CHICAGO — The origins of the board game Diplomacy can be traced to an old geography book that Allan B. Calhamer discovered while rummaging around with a friend in the attic of his boyhood home in suburban Chicago.

Calhamer was fascinated by the exotic countries and old boundaries laid out in the book, places like the Austro-Hungarian Empire and the Ottoman Empire.

The final inspiration came at Harvard, when Calhamer read Sidney Bradshaw Fay’s “The Origins of the World War” during Fay’s class on 19th century Europe.

“That brought everything together,” Calhamer told Chicago magazine in 2009. “I thought, ‘What a board game that would make!”‘

After being rejected by several game companies, Calhamer published 500 copies of Diplomacy in 1959.

The game came to develop a devoted following around the world.

Calhamer, 81, died Feb. 25 at a hospital in Chicago, his family said.

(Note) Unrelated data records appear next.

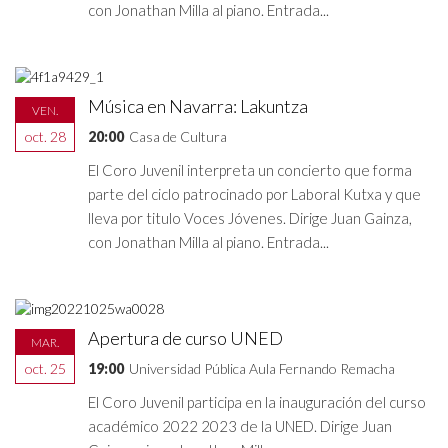
con Jonathan Milla al piano. Entrada...
Música en Navarra: Lakuntza
VEN.
oct. 28
20:00
Casa de Cultura
El Coro Juvenil interpreta un concierto que forma
parte del ciclo patrocinado por Laboral Kutxa y que
lleva por titulo Voces Jóvenes. Dirige Juan Gainza,
con Jonathan Milla al piano. Entrada...
Apertura de curso UNED
MAR.
oct. 25
19:00
Universidad Pública Aula Fernando Remacha
El Coro Juvenil participa en la inauguración del curso
académico 2022 2023 de la UNED. Dirige Juan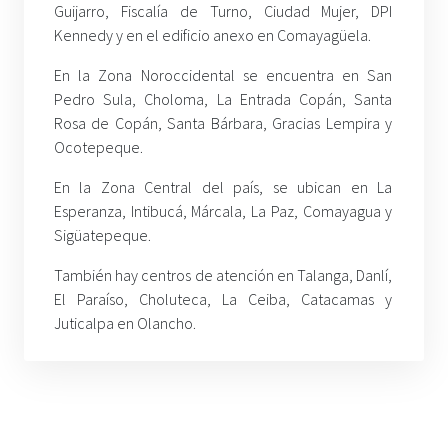
Guijarro, Fiscalía de Turno, Ciudad Mujer, DPI
Kennedy y en el edificio anexo en Comayagüela.
En la Zona Noroccidental se encuentra en San
Pedro Sula, Choloma, La Entrada Copán, Santa
Rosa de Copán, Santa Bárbara, Gracias Lempira y
Ocotepeque.
En la Zona Central del país, se ubican en La
Esperanza, Intibucá, Márcala, La Paz, Comayagua y
Sigüatepeque.
También hay centros de atención en Talanga, Danlí,
El Paraíso, Choluteca, La Ceiba, Catacamas y
Juticalpa en Olancho.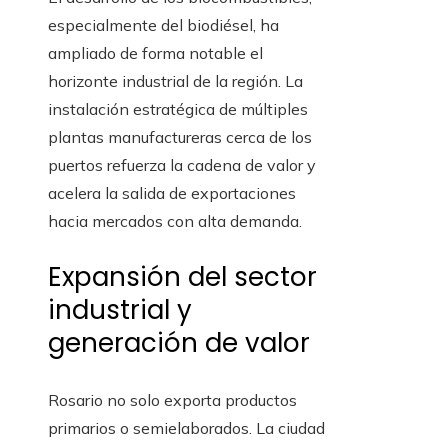
especialmente del biodiésel, ha
ampliado de forma notable el
horizonte industrial de la región. La
instalación estratégica de múltiples
plantas manufactureras cerca de los
puertos refuerza la cadena de valor y
acelera la salida de exportaciones
hacia mercados con alta demanda.
Expansión del sector
industrial y
generación de valor
Rosario no solo exporta productos
primarios o semielaborados. La ciudad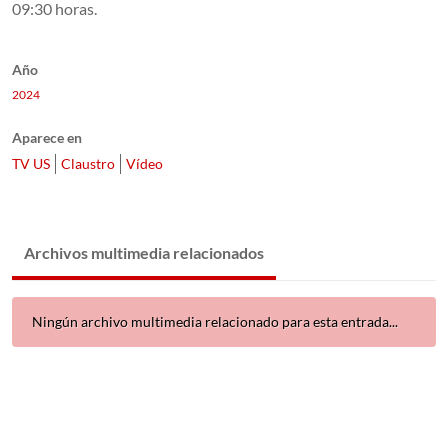
09:30 horas.
Año
2024
Aparece en
TV US
Claustro
Vídeo
Archivos multimedia relacionados
Ningún archivo multimedia relacionado para esta entrada...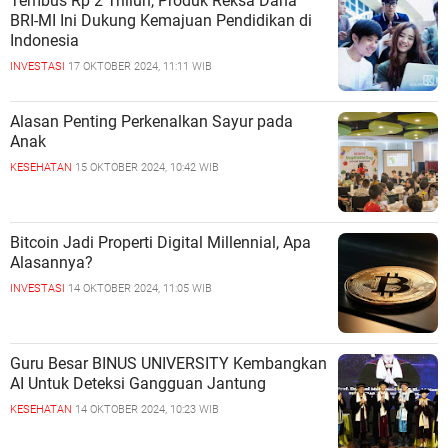
Tembus Rp 2 Triliun, Produk Reksa Dana
BRI-MI Ini Dukung Kemajuan Pendidikan di
Indonesia
INVESTASI
17 OKTOBER 2024, 11:11 WIB
Alasan Penting Perkenalkan Sayur pada
Anak
KESEHATAN
15 OKTOBER 2024, 10:42 WIB
Bitcoin Jadi Properti Digital Millennial, Apa
Alasannya?
INVESTASI
14 OKTOBER 2024, 11:05 WIB
Guru Besar BINUS UNIVERSITY Kembangkan
AI Untuk Deteksi Gangguan Jantung
KESEHATAN
14 OKTOBER 2024, 10:23 WIB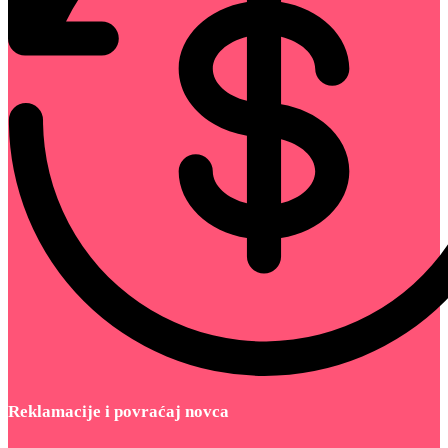
Reklamacije i povraćaj novca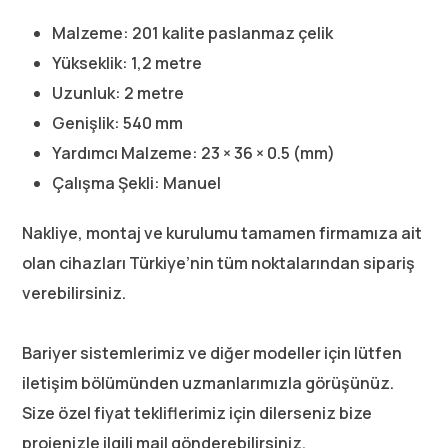
Malzeme: 201 kalite paslanmaz çelik
Yükseklik: 1,2 metre
Uzunluk: 2 metre
Genişlik: 540 mm
Yardımcı Malzeme: 23 × 36 × 0.5 (mm)
Çalışma Şekli: Manuel
Nakliye, montaj ve kurulumu tamamen firmamıza ait
olan cihazları Türkiye’nin tüm noktalarından sipariş
verebilirsiniz.
Bariyer sistemlerimiz ve diğer modeller için lütfen
iletişim bölümünden uzmanlarımızla görüşünüz.
Size özel fiyat tekliflerimiz için dilerseniz bize
projenizle ilgili mail gönderebilirsiniz.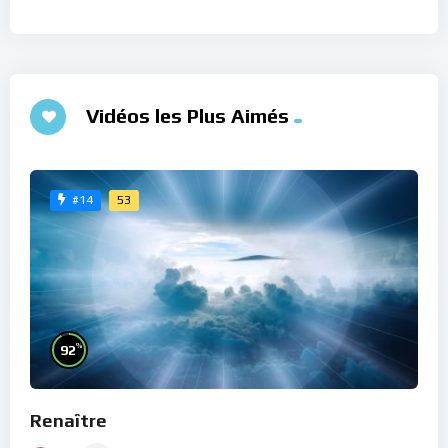
Vidéos les Plus Aimés
53
#14
%
92
Renaître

Since Diplomacy’s inception, hundreds of thousands of copies have been sold, with games also being played on the Internet.

President John F. Kennedy reportedly played it in the White House, and Henry Kissinger was a fan as well, according to newspaper accounts.

Games magazine named it to its Hall of Fame alongside classics such as Monopoly, Scrabble, Clue, Yahtzee and Sorry!

Described as a thinking man’s version of the popular game Risk, Diplomacy is a seven-player game based on the balance of power in pre-World War I Europe. Players are free to bluff and backstab one another to attain world domination.